Today’s recommendation is of an author I was first introduced to in high school and had the opportunity to examine once again in grad school:
Black Boy by Richard Wright
This is a book about more than race relations, growing up prior to the Civil Rights Movement, and black experience in America. It’s also a coming-of-age tale of which most any reader can relate. Themes of isolation and desolation in childhood run throughout the novel, and the thoughts running through the mind of young Wright (it’s his autobiography, often considered “fictionalized autobiography” – a fancy term for “creative nonfiction,” which itself is a fancy term for “I’m making solid craft choices to tell the truth, so back off and enjoy the story”) are the same thoughts of uncertainty, fear, and general desire to be understood which many have experienced, particularly in their teenage years. For these reasons, this is a novel adults can read with a broad understanding of all the stakes involved, while younger readers can still appreciate Wright’s emotional journey into manhood.

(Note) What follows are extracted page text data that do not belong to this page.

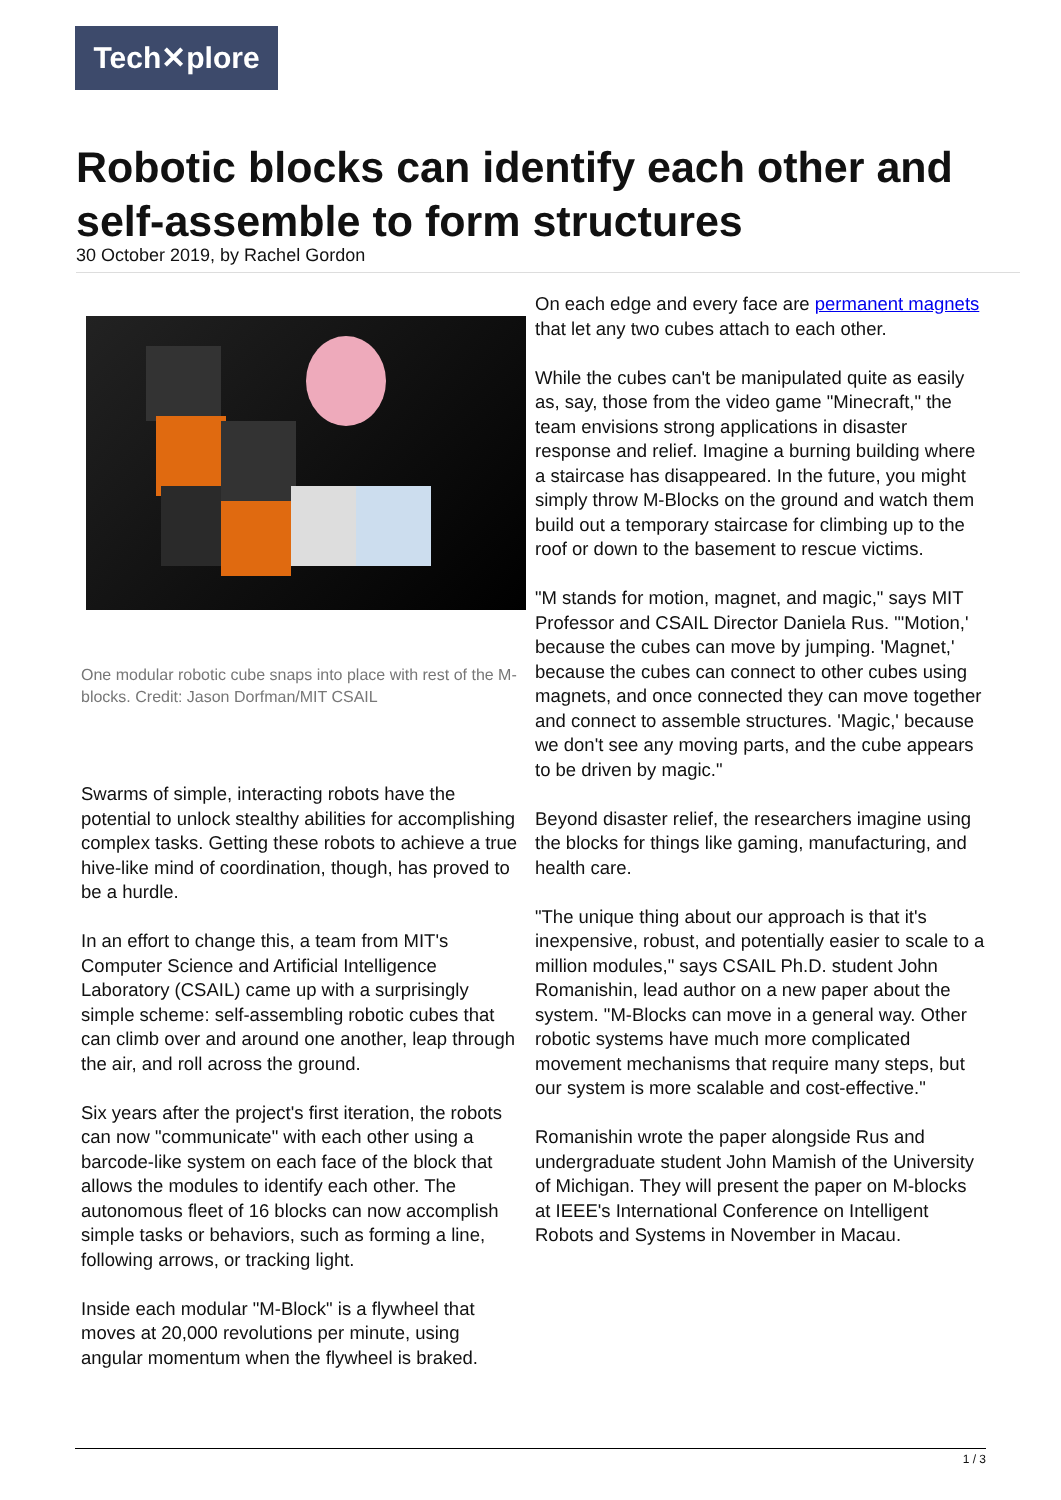Tech✕plore
Robotic blocks can identify each other and self-assemble to form structures
30 October 2019, by Rachel Gordon
One modular robotic cube snaps into place with rest of the M-blocks. Credit: Jason Dorfman/MIT CSAIL
Swarms of simple, interacting robots have the potential to unlock stealthy abilities for accomplishing complex tasks. Getting these robots to achieve a true hive-like mind of coordination, though, has proved to be a hurdle.
In an effort to change this, a team from MIT's Computer Science and Artificial Intelligence Laboratory (CSAIL) came up with a surprisingly simple scheme: self-assembling robotic cubes that can climb over and around one another, leap through the air, and roll across the ground.
Six years after the project's first iteration, the robots can now "communicate" with each other using a barcode-like system on each face of the block that allows the modules to identify each other. The autonomous fleet of 16 blocks can now accomplish simple tasks or behaviors, such as forming a line, following arrows, or tracking light.
Inside each modular "M-Block" is a flywheel that moves at 20,000 revolutions per minute, using angular momentum when the flywheel is braked.
On each edge and every face are permanent magnets that let any two cubes attach to each other.
While the cubes can't be manipulated quite as easily as, say, those from the video game "Minecraft," the team envisions strong applications in disaster response and relief. Imagine a burning building where a staircase has disappeared. In the future, you might simply throw M-Blocks on the ground and watch them build out a temporary staircase for climbing up to the roof or down to the basement to rescue victims.
"M stands for motion, magnet, and magic," says MIT Professor and CSAIL Director Daniela Rus. "'Motion,' because the cubes can move by jumping. 'Magnet,' because the cubes can connect to other cubes using magnets, and once connected they can move together and connect to assemble structures. 'Magic,' because we don't see any moving parts, and the cube appears to be driven by magic."
Beyond disaster relief, the researchers imagine using the blocks for things like gaming, manufacturing, and health care.
"The unique thing about our approach is that it's inexpensive, robust, and potentially easier to scale to a million modules," says CSAIL Ph.D. student John Romanishin, lead author on a new paper about the system. "M-Blocks can move in a general way. Other robotic systems have much more complicated movement mechanisms that require many steps, but our system is more scalable and cost-effective."
Romanishin wrote the paper alongside Rus and undergraduate student John Mamish of the University of Michigan. They will present the paper on M-blocks at IEEE's International Conference on Intelligent Robots and Systems in November in Macau.
1 / 3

Here’s a brief excerpt in which Wright is chastised by his Uncle Tom (there couldn’t possibly be any hidden meaning in a name like that…). Note that while the predicament Wright creates for himself may be unique, his reflection on what just transpired is universal:
“Where’s Uncle Tom?” I asked.
“He’s sleeping,” she said.
I ran into his room, went to his bed and shook him.

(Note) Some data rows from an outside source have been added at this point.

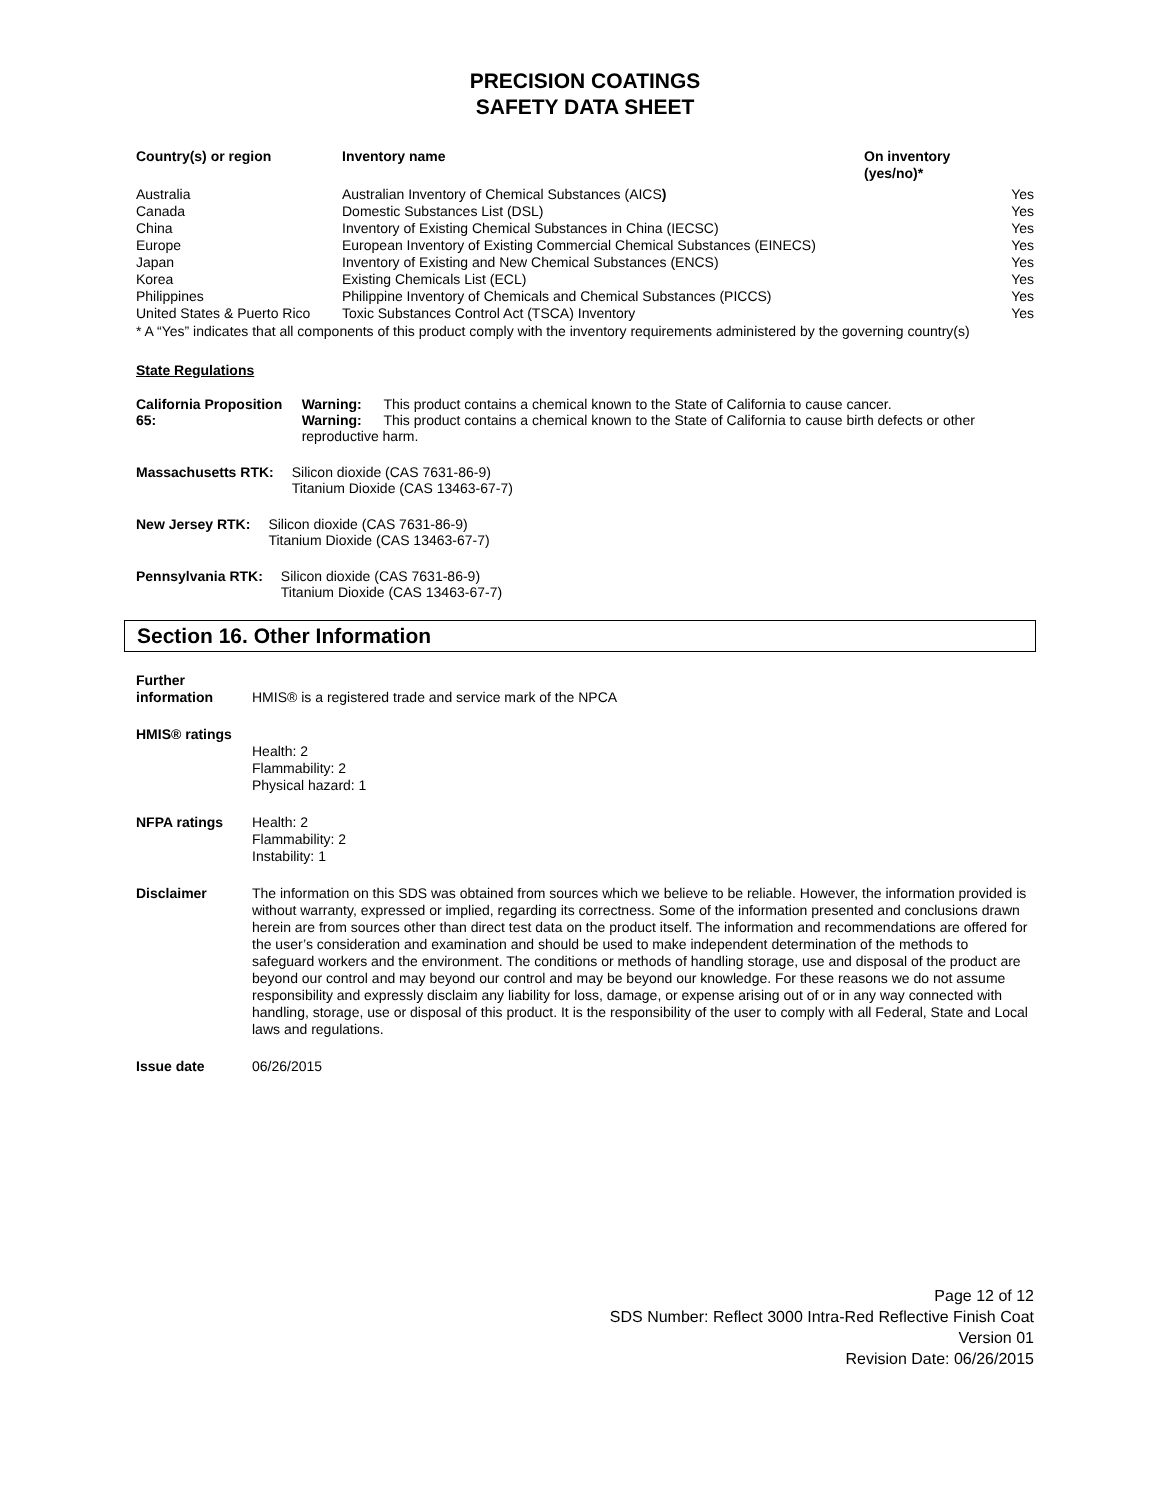PRECISION COATINGS
SAFETY DATA SHEET
| Country(s) or region | Inventory name | On inventory (yes/no)* |
| --- | --- | --- |
| Australia | Australian Inventory of Chemical Substances (AICS ) | Yes |
| Canada | Domestic Substances List (DSL) | Yes |
| China | Inventory of Existing Chemical Substances in China (IECSC) | Yes |
| Europe | European Inventory of Existing Commercial Chemical Substances (EINECS) | Yes |
| Japan | Inventory of Existing and New Chemical Substances (ENCS) | Yes |
| Korea | Existing Chemicals List (ECL) | Yes |
| Philippines | Philippine Inventory of Chemicals and Chemical Substances (PICCS) | Yes |
| United States & Puerto Rico | Toxic Substances Control Act (TSCA) Inventory | Yes |
* A “Yes” indicates that all components of this product comply with the inventory requirements administered by the governing country(s)
State Regulations
California Proposition 65:
Warning: This product contains a chemical known to the State of California to cause cancer.
Warning: This product contains a chemical known to the State of California to cause birth defects or other reproductive harm.
Massachusetts RTK: Silicon dioxide (CAS 7631-86-9)
Titanium Dioxide (CAS 13463-67-7)
New Jersey RTK: Silicon dioxide (CAS 7631-86-9)
Titanium Dioxide (CAS 13463-67-7)
Pennsylvania RTK: Silicon dioxide (CAS 7631-86-9)
Titanium Dioxide (CAS 13463-67-7)
Section 16. Other Information
| Further information | HMIS® is a registered trade and service mark of the NPCA |
| HMIS® ratings | Health: 2 Flammability: 2 Physical hazard: 1 |
| NFPA ratings | Health: 2 Flammability: 2 Instability: 1 |
| Disclaimer | The information on this SDS was obtained from sources which we believe to be reliable. However, the information provided is without warranty, expressed or implied, regarding its correctness. Some of the information presented and conclusions drawn herein are from sources other than direct test data on the product itself. The information and recommendations are offered for the user’s consideration and examination and should be used to make independent determination of the methods to safeguard workers and the environment. The conditions or methods of handling storage, use and disposal of the product are beyond our control and may beyond our control and may be beyond our knowledge. For these reasons we do not assume responsibility and expressly disclaim any liability for loss, damage, or expense arising out of or in any way connected with handling, storage, use or disposal of this product. It is the responsibility of the user to comply with all Federal, State and Local laws and regulations. |
| Issue date | 06/26/2015 |
Page 12 of 12
SDS Number: Reflect 3000 Intra-Red Reflective Finish Coat
Version 01
Revision Date: 06/26/2015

“Uncle Tom, Granny says to come at once. Grandpa’s dead,” I panted.
He stared at me a long time.
“You certainly are a prize fool,” he said quietly. “Don’t you know that that’s no way to tell a person that his father’s dead?”
I stared at him, baffled, panting.
“I ran all the way out here,” I gasped. “I’m out of breath. I’m sorry.”
He rose slowly and began to dress, ignoring me; he did not utter a word for five minutes.
“What’re you waiting for?” he asked me.
“Nothing,” I said.
I walked home slowly, asking myself what on earth was the matter with me, why it was I never seemed to do things as people expected them to be done. Every word and gesture I made seemed to provoke hostility. I had never been able to talk to others, and I had to guess at their meanings and motives. I had not intentionally tried to shock Uncle Tom, and yet his anger at me seemed to outweigh his sorrow for his father. Finding no answer, I told myself that I was a fool to worry about it, that no matter what I did I would be wrong somehow as far as my family was concerned.
Wow. Now what teenage boy can’t relate to that on some level, no matter the color of their skin?
Aside from theme, the novel is just plain well-written in terms of craft. The most prominent craft choice I picked up on reading Black Boy is Wright’s use of language depicting heat. References to the hot are everywhere:
- Granny rose slowly and lifted the wet towel high above her head and brought it down across my naked back with all the outraged fury of her sixty-odd-year-old body, leaving an aching streak of fire burning and quivering on my skin.
- The long hot idle summer days palled on me.
- I burned at my studies.
- The church grew suddenly hot.
- As the first week of school drew to a close, the conflict that smoldered between Aunt Addie and me flared openly.
- The boy had no doubt conveyed to her my words of blasphemy, for she talked with me for hours, warning me I would forever burn in the lake of fire.
- I had whirled and and was staring at her with an open mouth and blazing eyes.
- I lit a cigarette and I heard a song floating out over the sunlit air.
That last example may seem like a stretch, but it comes toward the end of the novel, when Wright is taking control of his life and thus, controlling the heat, controlling the fire. He’s becoming a man, and in a novel that shows a boy at the mercy of so much figurative fire, to take control of literal fire is an important step in his coming-of-age. Plus, the novel begins with young Wright nearly burning down the family home – right away, he’s telling us that fire, and how to control it or be controlled by it, is going to play an important role in the story.
It’s been a long since I read Wright’s fiction novel Native Son in Mr. Marwitz’s high school English classroom, but my recollection is it was fascinating (I especially remember Bigger Thomas’s time spent as an elevator boy and the racial indignation he had to endure) and it’s likely worth another look. For now, do yourself a favor and pick up a copy Black Boy and give Richard Wright’s work a try.